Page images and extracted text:
= = = = = = =

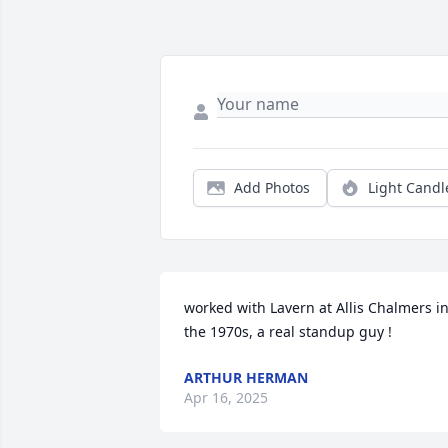
Add Photos
Light Candl
worked with Lavern at Allis Chalmers in
the 1970s, a real standup guy !
ARTHUR HERMAN
Apr 16, 2025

= = = = = = =

Task prompt:
Write out each line exactly, beginning at the one with "the 1970s, a real standup guy !" and ending at the final line of the records above, with nothing added.

Exercise response:
the 1970s, a real standup guy !
ARTHUR HERMAN
Apr 16, 2025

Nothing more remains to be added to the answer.